"Es wurden aus Stammzellen Embryo-ähnliche Strukturen in der Petrischale im Labor hergestellt, sogenannte Embryoide", präzisiert Hengstschläger im KURIER-Gespräch. Solche Modell-Embryos ähneln menschlichen Embryos. Direkt an letzteren zu forschen ist aus ethischen wie juristischen Gründen weltweit nur sehr eingeschränkt möglich, in Österreich gänzlich verboten. "Deswegen weicht man auf besagte Miniatur-Strukturen, die Embryoide, aus", erklärt der Genetiker.
Die Zellen seien laut Żernicka-Goetz so lange kultiviert worden, bis sie etwas besser entwickelt waren als menschliches Embryonalgewebe nach 14 Tagen. In diesem Stadium werden bei einer Schwangerschaft die entscheidenden Körperachsen Embryos ausgebildet: Der Embryo hat noch keinen Darm und kein Gehirn, auch das Herz schlägt noch nicht. Ab diesem Zeitpunkt müssen die Zellhaufen in Ländern, in denen die Forschung an menschlichen Embryos erlaubt ist, wie beispielsweise Großbritannien, vernichtet werden.
Embryoide lassen Rückschlüsse auf Embryonalentwicklung zu
Der Nutzen dieser nachgebauten Strukturen liegt für Fachexpertinnen und -experten auf der Hand: Mithilfe der Zellmodelle lässt sich die frühe Embryonalentwicklung des Menschen besser verstehen. "Und das ist relevant dafür, um Erkenntnisse darüber zu erhalten, welchen Einfluss unsere Gene darauf haben, dass bestimme Erkrankungen schon in einer Frühphase entstehen", ergänzt Hengstschläger.
Durch Forschungen mit Mausgewebe konnte so bereits viel Wissen gewonnen werden. Es sind Forscherinnen wie Magdalena Żernicka-Goetz, laut Hengstschläger eine der führenden Expertinnen auf dem Gebiet der Embryoid-Forschung, die den wissenschaftlichen Erkenntnisgewinn nun mit menschlichem Gewebe vorantreiben.
Nachbauten dienen medizinischen Zwecken
An der Entwicklung von embryonalen Stammzellen wird seit geraumer Zeit rege geforscht – bisher nur in Tierversuchen. 2022 gelang es Forschenden um den Stammzellbiologen Jacob Hanna vom israelischen Weizmann-Institut, synthetische Mäuseembryos aus Stammzellen zu züchten. Die künstlichen Embryos wiesen eine Anatomie auf, die der natürlichen entsprach, und hatten Ansätze von mehreren Organen: einen Darmtrakt, Frühstadien eines Gehirns und eines bereits schlagenden Herzens. Allerdings entwickelten sich die Zellen nach dem Einpflanzen in die Gebärmutter von Mäuseweibchen nicht weiter.
In China wurden kürzlich Embryos aus Affenzellen gezüchtet und ebenfalls erwachsenen Tieren eingesetzt. Die Tiere wurden zwar schwanger, letztlich kam es aber zur Fehlgeburt.

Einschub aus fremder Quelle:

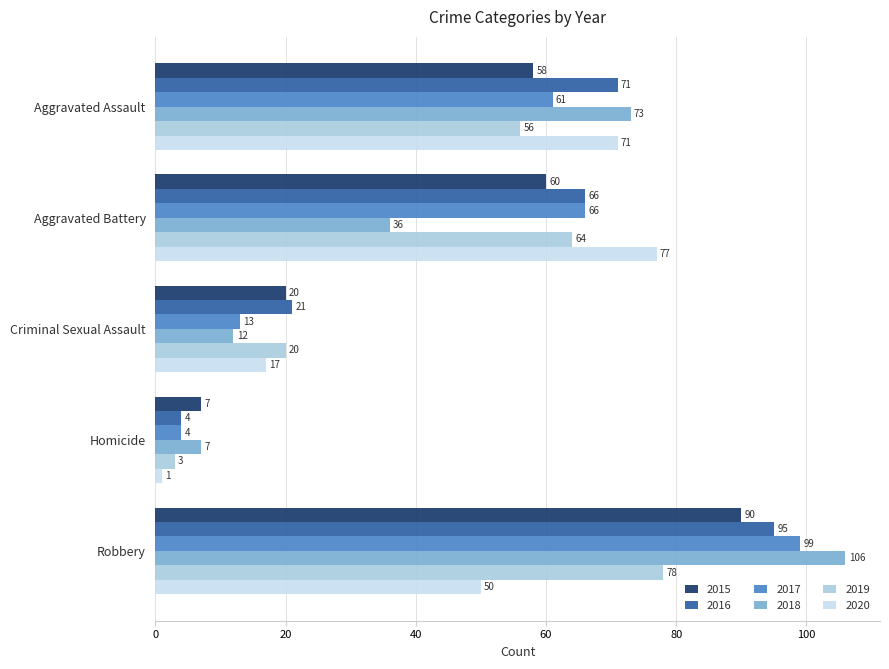

Count the 2019 values in the range 20 to 64.

3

Neue Meilensteine werfen alte Frage auf
Darum, synthetische, menschliche Embryos in die Gebärmutter zu transferieren, geht es laut Hengstschläger bei den entsprechenden Studien dezidiert nicht. "Es entsteht hier – und das ist wichtig zu betonen – kein echtes Leben und es besteht keinerlei Intention, dieses Gewebe in eine Gebärmutter einzusetzen und eine Schwangerschaft auszulösen. Diese Strukturen dienen nur der Forschung."
Dennoch werfen die neuesten Errungenschaften ethische Fragen auf. "Anders als bei menschlichen Embryos, die durch In-vitro-Fertilisation entstanden sind und für die es einen festen Rechtsrahmen gibt, gibt es derzeit keine klaren Vorschriften für aus Stammzellen gewonnene Modelle menschlicher Embryos", betont etwa James Briscoe, Stammzellforscher am Francis-Crick-Institut, dem britischen Science Media Center. Solche zu erarbeiten sei nun dringend erforderlich.
Es sei außerdem wesentlich, dass "die Forschung in diesem Bereich behutsam, sorgfältig und transparent voranschreitet". Zu groß sei die Gefahr, dass "Fehltritte oder ungerechtfertigte Behauptungen eine abschreckende Wirkung auf die Öffentlichkeit und politische Entscheidungsträger haben, was ein großer Rückschlag für das Forschungsgebiet wäre".